<<<<
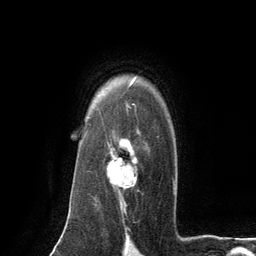
Breast MRI (dynamic contrast-enhanced), one axial slice. Position 94 of 134 along the scan axis. Cropped to one breast. Dynamic contrast-enhanced series, time point 2 of 6 at this slice position (early post-contrast). 3 T. TE 2.8 ms, TR 7.3 ms. 256 × 256 image matrix, field of view 180 × 180 mm. Female patient.
Annotated regions visible in this slice (semi-automatically segmented with operator editing):
- enhancing-tissue mask used for the functional tumour volume (all voxels passing the contrast-enhancement thresholds inside the analysis volume; usually the tumour): bounding box (x1, y1, x2, y2) in pixels: (106, 132, 138, 189)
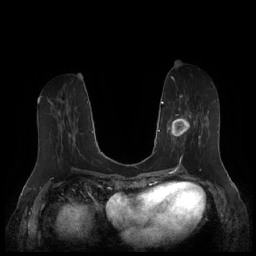
Breast MRI (dynamic contrast-enhanced), one axial slice; position 73 of 252 along the scan axis; dynamic contrast-enhanced series, time point 2 of 7 at this slice position (early post-contrast); 1.5 T; TE 1.9 ms, TR 4.1 ms; 0.8 mm slice thickness; 256 × 256 image matrix, field of view 340 × 340 mm. Female patient.
Annotated regions visible in this slice (semi-automatic segmentation, software-assisted and operator-edited):
- enhancing-tissue mask used for the functional tumour volume (all voxels passing the contrast-enhancement thresholds inside the analysis volume; usually the tumour): bounding box (x1, y1, x2, y2) in pixels: (167, 94, 209, 159)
>>>>
**Exercise prompt:**
Your task is to output exactly the lines running from the one with "(semi-automatic segmentation, software-assisted" through the final line of the material above, with both ends included.

**Solution to this problem:**
Annotated regions visible in this slice (semi-automatic segmentation, software-assisted and operator-edited):
- enhancing-tissue mask used for the functional tumour volume (all voxels passing the contrast-enhancement thresholds inside the analysis volume; usually the tumour): bounding box (x1, y1, x2, y2) in pixels: (167, 94, 209, 159)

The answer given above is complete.